[Text extracted from each page]
▽

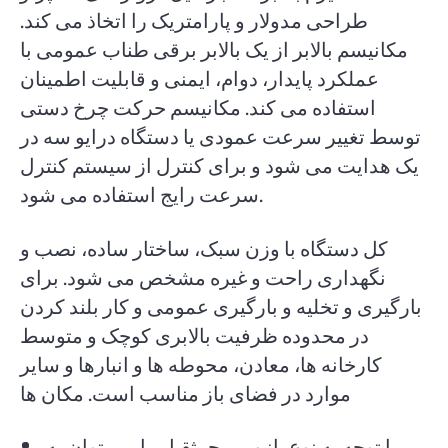
طراحی مدولار و پارامتریک را اتخاذ می کند.
مکانیسم بالابر از یک بالابر برقی طناب عمومی با
عملکرد پایدار، دوام، ایمنی و قابلیت اطمینان
استفاده می کند. مکانیسم حرکت چرخ دستی
توسط تغییر سرعت عمودی یا دستگاه درایو سه در
یک هدایت می شود و برای کنترل از سیستم کنترل
سرعت رایج استفاده می شود.
کل دستگاه با وزن سبک، ساختار ساده، نصب و
نگهداری راحت و غیره مشخص می شود. برای
بارگیری و تخلیه و بارگیری عمومی و کار بلند کردن
در محدوده ظرفیت بالابری کوچک و متوسط
کارخانه ها، معادن، محوطه ها و انبارها و سایر
موارد در فضای باز مناسب است. مکان ها
با توجه به نوع بازویی، جرثقیل را می توان به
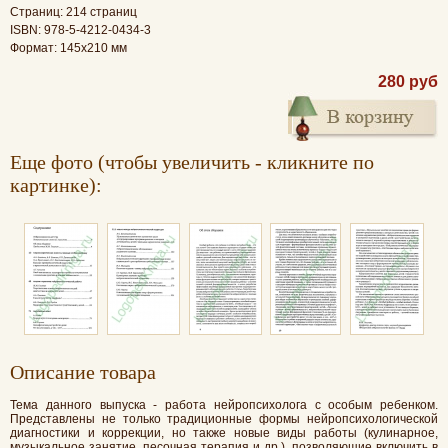
Страниц: 214 страниц
ISBN: 978-5-4212-0434-3
Формат: 145х210 мм
280 руб
Еще фото (чтобы увеличить - кликните по
картинке):
Oписание товара
Тема данного выпуска - работа нейропсихолога с особым ребенком.
Представлены не только традиционные формы нейропсихологической
диагностики и коррекции, но также новые виды работы (кулинарное,
музыкальное занятие, песочная терапия и др.), позволяющие включить в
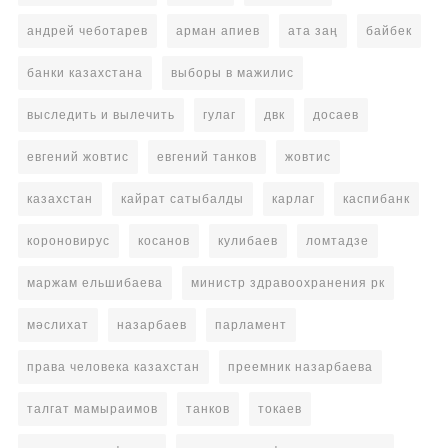
андрей чеботарев
арман апиев
ата заң
байбек
банки казахстана
выборы в мажилис
выследить и вылечить
гулаг
двк
досаев
евгений жовтис
евгений танков
жовтис
казахстан
кайрат сатыбалды
карлаг
каспибанк
короновирус
косанов
кулибаев
ломтадзе
маржам ельшибаева
министр здравоохранения рк
мәслихат
назарбаев
парламент
права человека казахстан
преемник назарбаева
талгат мамыраимов
танков
токаев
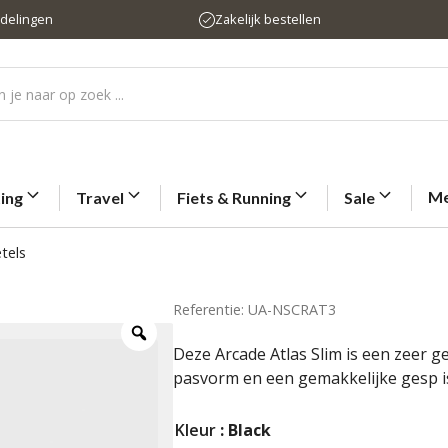
rdelingen
Zakelijk bestellen
Me
ting
Travel
Fiets & Running
Sale
tels
Referentie: UA-NSCRAT3
Deze Arcade Atlas Slim is een zeer 
pasvorm en een gemakkelijke gesp is
Kleur
: Black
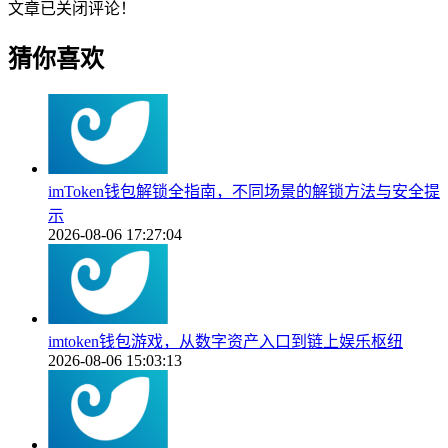
文章已关闭评论！
猜你喜欢
imToken钱包解锁全指南，不同场景的解锁方法与安全提
示
2026-08-06 17:27:04
imtoken钱包游戏，从数字资产入口到链上娱乐枢纽
2026-08-06 15:03:13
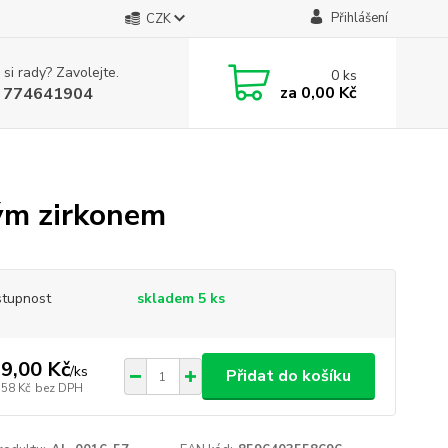
Přihlášení
CZK
 si rady? Zavolejte.
0
ks
za
0,00 Kč
 774641904
ým zirkonem
tupnost
skladem 5 ks
9,00 Kč
/
ks
Přidat do košíku
,58 Kč
bez DPH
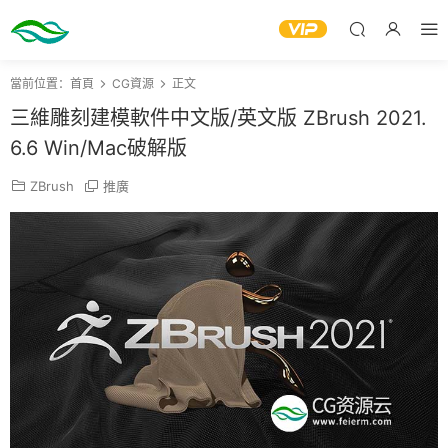
當前位置：
首頁
CG資源
正文
三維雕刻建模軟件中文版/英文版 ZBrush 2021.
6.6 Win/Mac破解版
ZBrush
推廣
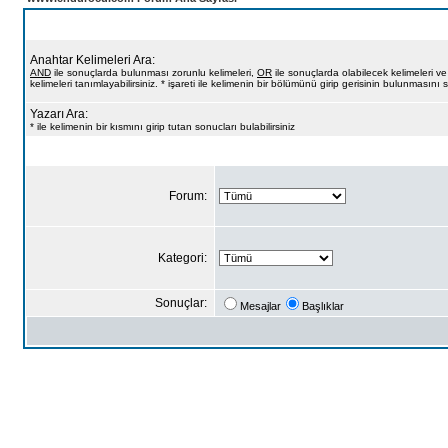
Anahtar Kelimeleri Ara:
AND
ile sonuçlarda bulunması zorunlu kelimeleri,
OR
ile sonuçlarda olabilecek kelimeleri v
kelimeleri tanımlayabilirsiniz. * işareti ile kelimenin bir bölümünü girip gerisinin bulunmasını s
Yazarı Ara:
* ile kelimenin bir kısmını girip tutan sonucları bulabilirsiniz
Forum:
Kategori:
Sonuçlar:
Mesajlar
Başlıklar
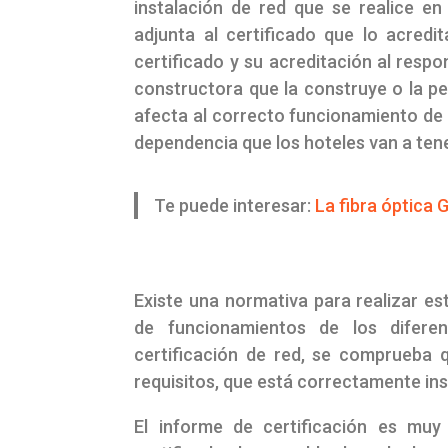
instalación de red que se realice en
adjunta al certificado que lo acredit
certificado y su acreditación al respo
constructora que la construye o la pe
afecta al correcto funcionamiento de l
dependencia que los hoteles van a tener
Te puede interesar:
La fibra óptica 
Existe una normativa para realizar es
de funcionamientos de los difere
certificación de red, se comprueba
requisitos, que está correctamente in
El informe de certificación es muy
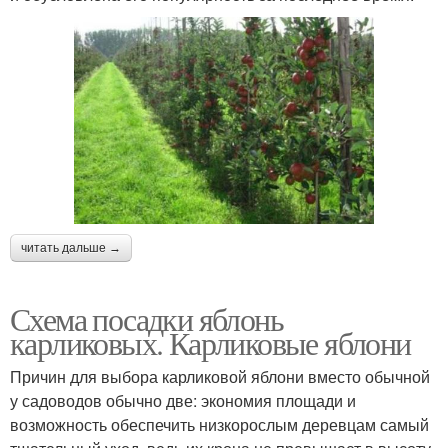
читать дальше →
Схема посадки яблонь
карликовых. Карликовые яблони
Причин для выбора карликовой яблони вместо обычной
у садоводов обычно две: экономия площади и
возможность обеспечить низкорослым деревцам самый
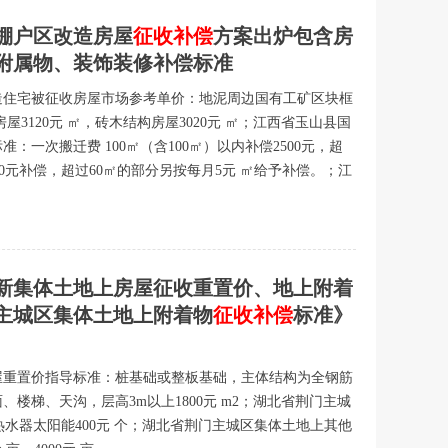
棚户区改造房屋
征收补偿
方案出炉包含房
附属物、装饰装修补偿标准
造住宅被征收房屋市场参考单价：地泥周边国有工矿区块框
房屋3120元 ㎡，砖木结构房屋3020元 ㎡；江西省玉山县国
：一次搬迁费 100㎡（含100㎡）以内补偿2500元，超
00元补偿，超过60㎡的部分另按每月5元 ㎡给予补偿。；江
最新集体土地上房屋征收重置价、地上附着
主城区集体土地上附着物
征收补偿
标准》
屋重置价指导标准：桩基础或整板基础，主体结构为全钢筋
楼梯、天沟，层高3m以上1800元 m2；湖北省荆门主城
热水器太阳能400元 个；湖北省荆门主城区集体土地上其他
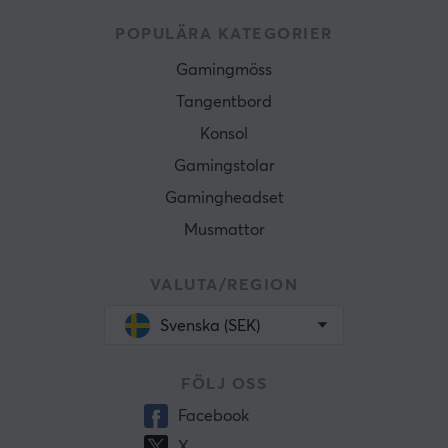
POPULÄRA KATEGORIER
Gamingmöss
Tangentbord
Konsol
Gamingstolar
Gamingheadset
Musmattor
VALUTA/REGION
Svenska (SEK)
FÖLJ OSS
Facebook
X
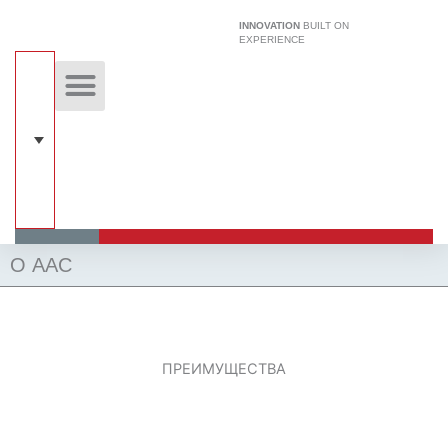
Перейти
INNOVATION
BUILT ON
к
EXPERIENCE
содержимому
Уникальная технология
Наши решения
Строительная Система
О ААС
ПРЕИМУЩЕСТВА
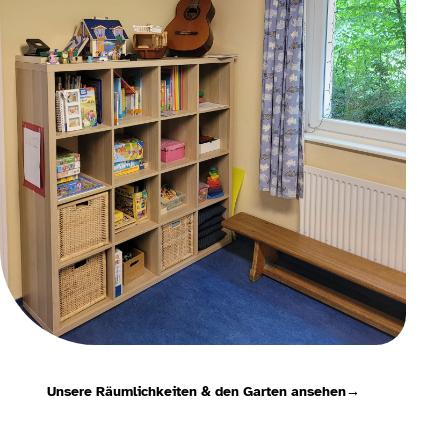
Unsere Räumlichkeiten & den Garten ansehen
→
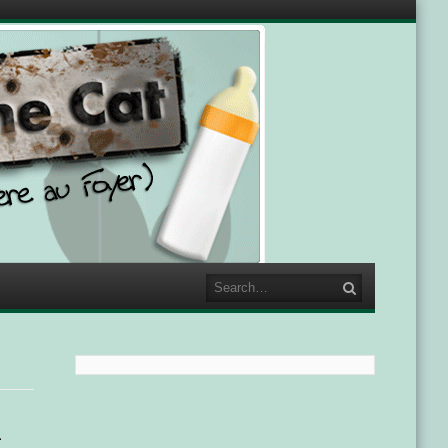
Search
–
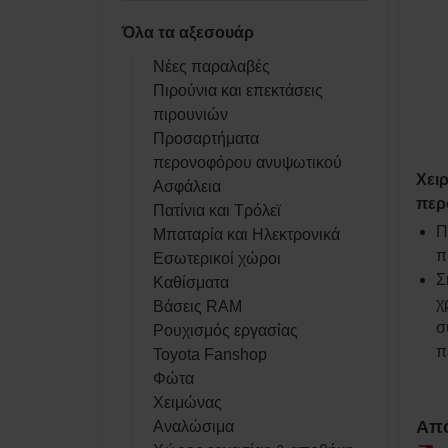
Όλα τα αξεσουάρ
Νέες παραλαβές
Πιρούνια και επεκτάσεις
πιρουνιών
Προσαρτήματα
περονοφόρου ανυψωτικού
Χει
Ασφάλεια
περ
Πατίνια και Τρόλεϊ
Π
Μπαταρία και Ηλεκτρονικά
π
Εσωτερικοί χώροι
Σ
Καθίσματα
χ
Βάσεις RAM
σ
Ρουχισμός εργασίας
π
Toyota Fanshop
Φώτα
Χειμώνας
Από
Αναλώσιμα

△

- _Instructions for the task_
Can you transcribe every text line in the material above, leaving out the pictures?

- _Reply_
طراحی مدولار و پارامتریک را اتخاذ می کند.
مکانیسم بالابر از یک بالابر برقی طناب عمومی با
عملکرد پایدار، دوام، ایمنی و قابلیت اطمینان
استفاده می کند. مکانیسم حرکت چرخ دستی
توسط تغییر سرعت عمودی یا دستگاه درایو سه در
یک هدایت می شود و برای کنترل از سیستم کنترل
سرعت رایج استفاده می شود.
کل دستگاه با وزن سبک، ساختار ساده، نصب و
نگهداری راحت و غیره مشخص می شود. برای
بارگیری و تخلیه و بارگیری عمومی و کار بلند کردن
در محدوده ظرفیت بالابری کوچک و متوسط
کارخانه ها، معادن، محوطه ها و انبارها و سایر
موارد در فضای باز مناسب است. مکان ها
با توجه به نوع بازویی، جرثقیل را می توان به
Страниц: 214 страниц
ISBN: 978-5-4212-0434-3
Формат: 145х210 мм
280 руб
Еще фото (чтобы увеличить - кликните по
картинке):
Oписание товара
Тема данного выпуска - работа нейропсихолога с особым ребенком.
Представлены не только традиционные формы нейропсихологической
диагностики и коррекции, но также новые виды работы (кулинарное,
музыкальное занятие, песочная терапия и др.), позволяющие включить в
андрей чеботарев
арман апиев
ата заң
байбек
банки казахстана
выборы в мажилис
выследить и вылечить
гулаг
двк
досаев
евгений жовтис
евгений танков
жовтис
казахстан
кайрат сатыбалды
карлаг
каспибанк
короновирус
косанов
кулибаев
ломтадзе
маржам ельшибаева
министр здравоохранения рк
мәслихат
назарбаев
парламент
права человека казахстан
преемник назарбаева
талгат мамыраимов
танков
токаев
rdelingen
Zakelijk bestellen
Me
ting
Travel
Fiets & Running
Sale
tels
Referentie: UA-NSCRAT3
Deze Arcade Atlas Slim is een zeer 
pasvorm en een gemakkelijke gesp is
Kleur
: Black
文章已关闭评论！
猜你喜欢
imToken钱包解锁全指南，不同场景的解锁方法与安全提
示
2026-08-06 17:27:04
imtoken钱包游戏，从数字资产入口到链上娱乐枢纽
2026-08-06 15:03:13
Přihlášení
CZK
 si rady? Zavolejte.
0
ks
za
0,00 Kč
 774641904
ým zirkonem
tupnost
skladem 5 ks
9,00 Kč
/
ks
Přidat do košíku
,58 Kč
bez DPH
當前位置：
首頁
CG資源
正文
三維雕刻建模軟件中文版/英文版 ZBrush 2021.
6.6 Win/Mac破解版
ZBrush
推廣
Anahtar Kelimeleri Ara:
AND
ile sonuçlarda bulunması zorunlu kelimeleri,
OR
ile sonuçlarda olabilecek kelimeleri v
kelimeleri tanımlayabilirsiniz. * işareti ile kelimenin bir bölümünü girip gerisinin bulunmasını s
Yazarı Ara:
* ile kelimenin bir kısmını girip tutan sonucları bulabilirsiniz
Forum:
Kategori:
Sonuçlar:
Mesajlar
Başlıklar
instalación de red que se realice en
adjunta al certificado que lo acredit
certificado y su acreditación al respo
constructora que la construye o la pe
afecta al correcto funcionamiento de l
dependencia que los hoteles van a tener
Te puede interesar:
La fibra óptica 
Existe una normativa para realizar es
de funcionamientos de los difere
certificación de red, se comprueba
requisitos, que está correctamente in
El informe de certificación es muy
читать дальше →
Схема посадки яблонь
карликовых. Карликовые яблони
Причин для выбора карликовой яблони вместо обычной
у садоводов обычно две: экономия площади и
возможность обеспечить низкорослым деревцам самый
棚户区改造房屋
征收补偿
方案出炉包含房
附属物、装饰装修补偿标准
造住宅被征收房屋市场参考单价：地泥周边国有工矿区块框
房屋3120元 ㎡，砖木结构房屋3020元 ㎡；江西省玉山县国
：一次搬迁费 100㎡（含100㎡）以内补偿2500元，超
00元补偿，超过60㎡的部分另按每月5元 ㎡给予补偿。；江
最新集体土地上房屋征收重置价、地上附着
主城区集体土地上附着物
征收补偿
标准》
屋重置价指导标准：桩基础或整板基础，主体结构为全钢筋
楼梯、天沟，层高3m以上1800元 m2；湖北省荆门主城
热水器太阳能400元 个；湖北省荆门主城区集体土地上其他
POPULÄRA KATEGORIER
Gamingmöss
Tangentbord
Konsol
Gamingstolar
Gamingheadset
Musmattor
VALUTA/REGION
Svenska (SEK)
FÖLJ OSS
Facebook
X
Перейти
INNOVATION
BUILT ON
к
EXPERIENCE
содержимому
Уникальная технология
Наши решения
Строительная Система
О ААС
ПРЕИМУЩЕСТВА
Unsere Räumlichkeiten & den Garten ansehen
→
Search
–
Όλα τα αξεσουάρ
Νέες παραλαβές
Πιρούνια και επεκτάσεις
πιρουνιών
Προσαρτήματα
περονοφόρου ανυψωτικού
Χει
Ασφάλεια
περ
Πατίνια και Τρόλεϊ
Π
Μπαταρία και Ηλεκτρονικά
π
Εσωτερικοί χώροι
Σ
Καθίσματα
χ
Βάσεις RAM
σ
Ρουχισμός εργασίας
π
Toyota Fanshop
Φώτα
Χειμώνας
Από
Αναλώσιμα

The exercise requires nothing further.